Bisnis.com, JAKARTA — Investasi yang diperlukan Pemerintah untuk mencapai pengelolaan sampah 100% pada 2029 diproyeksikan mencapai sekitar Rp300 triliun.
Menteri Lingkungan Hidup Hanif Faisol Nurofiq mengatakan besaran angka investasi senilai Rp300 triliun tersebut untuk mentransformasi tempat pemrosesan akhir (TPA) open dumping dan juga pengolahan sampah plastik.
"Kita coba proyeksikan investasinya, yang kemudian kita coba modeling maka diperlukan hampir US$20 miliar sampai US$21 miliar atau Rp300 triliun," ujarnya dilansir Antara, Kamis (21/8/2015).
Pemerintah menargetkan pengelolaan sampah 100% pada 2029 sesuai dengan target pemerintah yang tertuang di dalam Rencana Pembangunan Jangka Menengah Nasional (RPJMN)
Investasi tersebut diperlukan termasuk untuk mentransformasi 343 TPA yang masih menggunakan sistem open dumping atau menumpuk sampah secara terbuka tanpa pengelolaan menjadi minimal controlled landfill atau sanitary landfill.
Selain itu, juga pembangunan Refuse Derived Fuel (RDF) dan pembangkit listrik tenaga sampah (PLTSa) di 33 kota, pendirian 250 tempat pengolahan sampah terpadu (TPST) dan 42 ribu TPS Reduce, Reuse, Recycle (TPS3R).
Baca Juga
Jumlah tersebut mewakili potensi investasi untuk membangun ekonomi sirkular di Indonesia. Namun, di sisi lain memperlihatkan beban yang besar ketika melihat pengelolaan sampah sebagai hanya sekedar sumber pengeluaran.
PERUNDINGAN INC 5.2
Isu pendanaan kemudian menjadi salah satu yang menjadi fokus pemerintah, di tengah belum disepakatinya Perjanjian Plastik Global dalam pertemuan INC-5.2 yang berlangsung di Jenewa, Swiss pada awal Agustus ini.
Indonesia terus melakukan langkah praktis di lapangan menangani polusi plastik dengan konsolidasi bersama lapisan masyarakat, dunia usaha, dan negara lain, di tengah kondisi belum tercapainya kesepakatan terkait perjanjian plastik global.
Pemerintah Indonesia menyarankan segera sambil menunggu terbentuknya kesepakatan konsensus multilateral maka kesepakatan bilateral wajib dilakukan.
"Ini untuk penguatan kepada semua sisi yang memungkinkan kita untuk melakukan bilateral. Dukungan negara maju dalam bentuk teknologi, investasi, capacity building, transfer pengetahuan serta pendanaan tentu menjadi keniscayaan," ucapnya.

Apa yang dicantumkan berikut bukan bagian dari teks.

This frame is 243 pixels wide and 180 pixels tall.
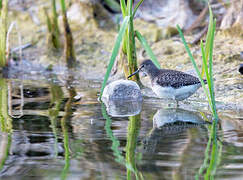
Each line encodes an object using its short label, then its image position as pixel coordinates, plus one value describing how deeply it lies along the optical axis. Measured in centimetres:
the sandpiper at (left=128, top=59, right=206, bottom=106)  1265
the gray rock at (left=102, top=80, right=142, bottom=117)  1354
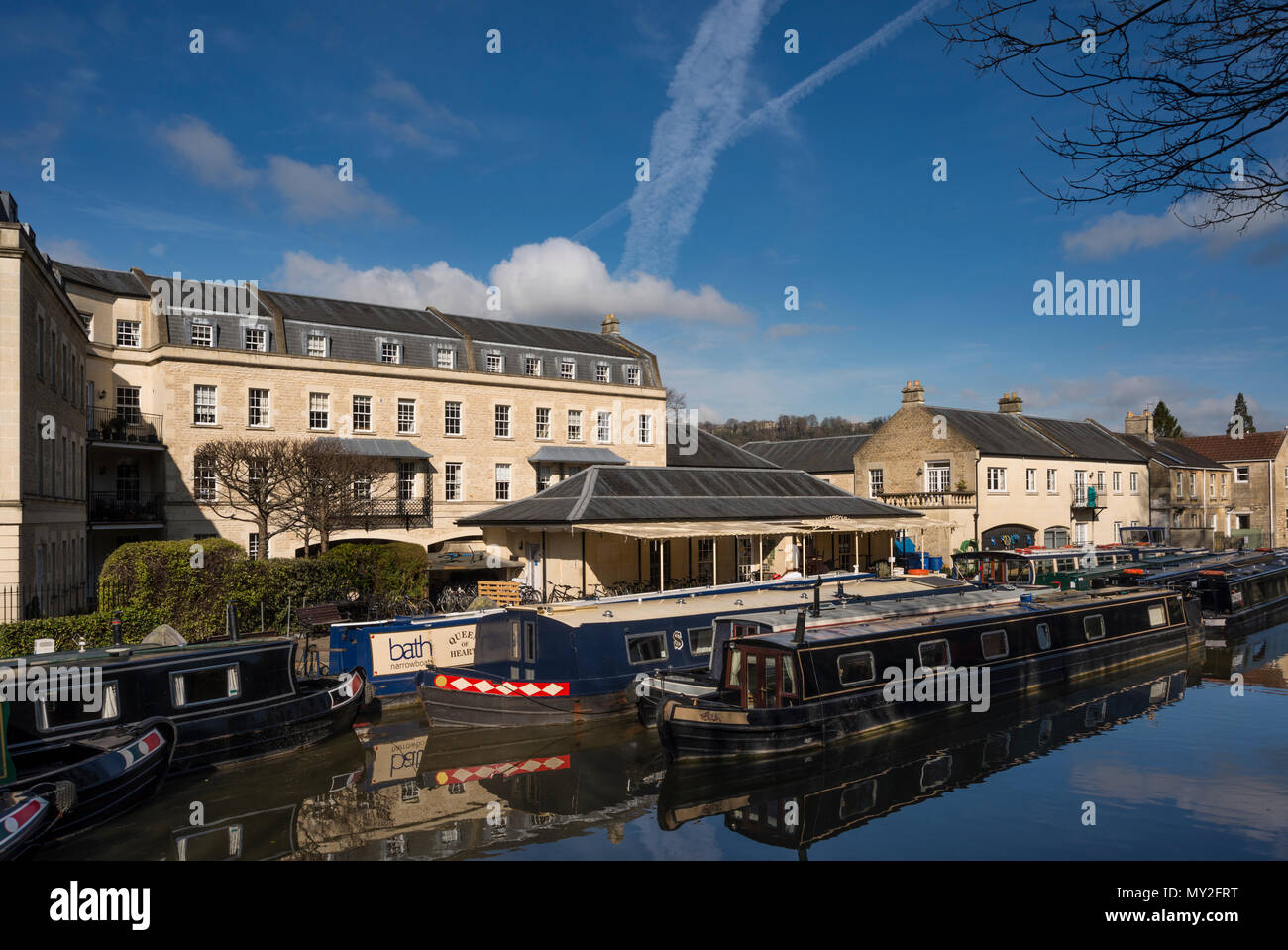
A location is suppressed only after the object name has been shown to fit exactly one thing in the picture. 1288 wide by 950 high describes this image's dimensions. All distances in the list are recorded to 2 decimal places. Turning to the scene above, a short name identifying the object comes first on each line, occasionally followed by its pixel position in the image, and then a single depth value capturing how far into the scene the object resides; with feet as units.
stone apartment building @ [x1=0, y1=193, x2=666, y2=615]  81.66
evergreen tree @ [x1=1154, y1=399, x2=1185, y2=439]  246.27
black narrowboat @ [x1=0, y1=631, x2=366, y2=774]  39.99
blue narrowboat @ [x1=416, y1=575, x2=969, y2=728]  52.08
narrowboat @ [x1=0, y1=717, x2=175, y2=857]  30.89
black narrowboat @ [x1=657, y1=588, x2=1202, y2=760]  44.65
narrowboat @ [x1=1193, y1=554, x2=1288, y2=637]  86.02
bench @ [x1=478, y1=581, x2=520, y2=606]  73.36
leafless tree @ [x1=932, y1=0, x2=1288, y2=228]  18.58
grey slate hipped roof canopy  81.00
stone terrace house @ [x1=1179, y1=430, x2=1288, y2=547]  169.58
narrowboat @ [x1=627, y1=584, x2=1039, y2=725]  49.65
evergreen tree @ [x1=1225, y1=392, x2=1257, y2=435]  250.55
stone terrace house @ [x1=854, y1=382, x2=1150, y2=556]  123.65
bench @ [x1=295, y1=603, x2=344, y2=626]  63.98
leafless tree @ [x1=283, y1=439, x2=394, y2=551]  82.69
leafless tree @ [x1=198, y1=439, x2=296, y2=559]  83.15
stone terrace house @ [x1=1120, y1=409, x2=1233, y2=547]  151.74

KLH bersama dengan National Plastic Action Partnership (NPAP) mempercepat penanganan sampah plastik mencapai 100% pada 2029 di tengah ketidakpastian perjanjian global yang mengikat.
"Banyak yang hal telah dirumuskan, hal-hal penting yang menjadi perhatian global telah dirumuskan tetapi menyepakatinya sepertinya masih diperlukan waktu. Ini mendorong kita semua untuk tetap jalan tanpa menunggu itu selesai. Jadi langkah-langkah operasional, langkah-langkah praktis di lapangan tetap kita lakukan," tuturnya.
Pihaknya tak menampik adanya tantangan untuk mencapai bebas plastik di 2029. Pasalnya, dari dunia usaha terdapat kekhawatiran mengenai kepastian regulasi dan pentingnya mewajibkan tanggung jawab produsen yang diperluas (Extended Producer Responsibility/EPR) dalam menangani sampah produknya.
Lalu, terdapat kebutuhan pengawasan yang lebih ketat dari hulu ke hilir dan implementasi pengelolaan sampah di tingkat tapak atau permukiman.
Namun demikian, lanjut Hanif, Indonesia perlu memperlihatkan posisi yang kuat dalam penanganan plastik tidak hanya untuk nasional tapi juga regional Asia Tenggara. Hal ini mengingat sampah plastik yang berakhir di laut tidak hanya menjadi masalah Indonesia tetapi juga negara kawasan.